:: ROWS ::
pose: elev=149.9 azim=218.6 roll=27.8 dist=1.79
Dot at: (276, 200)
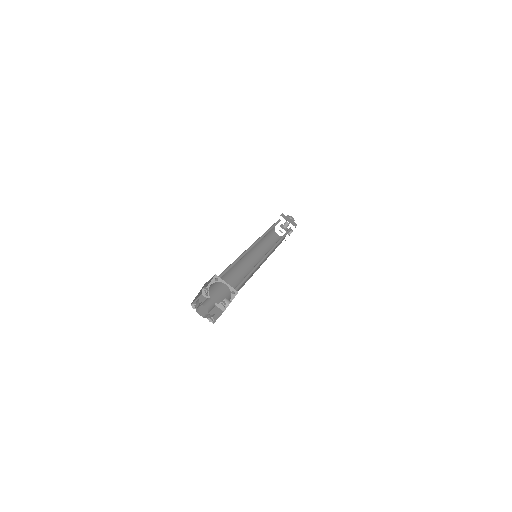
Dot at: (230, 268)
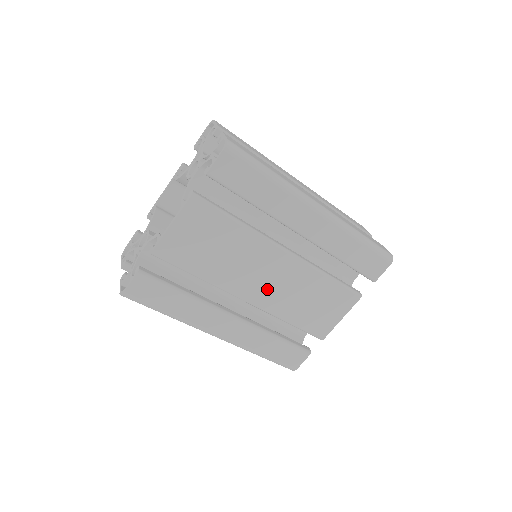
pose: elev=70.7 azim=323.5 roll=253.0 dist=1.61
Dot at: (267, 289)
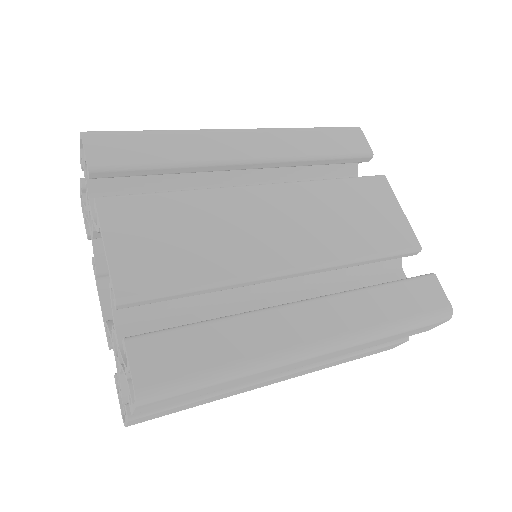
Dot at: (294, 238)
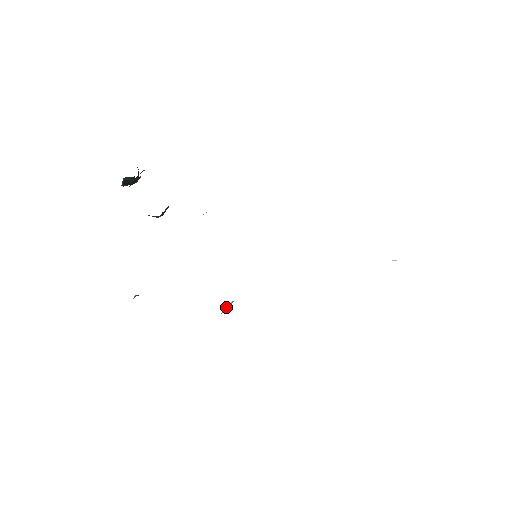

:: BRIEF ::
Put the part of the records that opens with the line containing "pose: elev=70.7 azim=323.5" and closes at the end of the records into a Markdown table with the columns Row and Text. Give each line a row number, leave out blank lines, and omit the pictures.

:: ANSWER TO THIS EXERCISE ::
| Row | Text |
|---|---|
| 1 | pose: elev=70.7 azim=323.5 roll=253.0 dist=1.61 |
| 2 | Dot at: (267, 289) |
| 3 | Dot at: (294, 238) |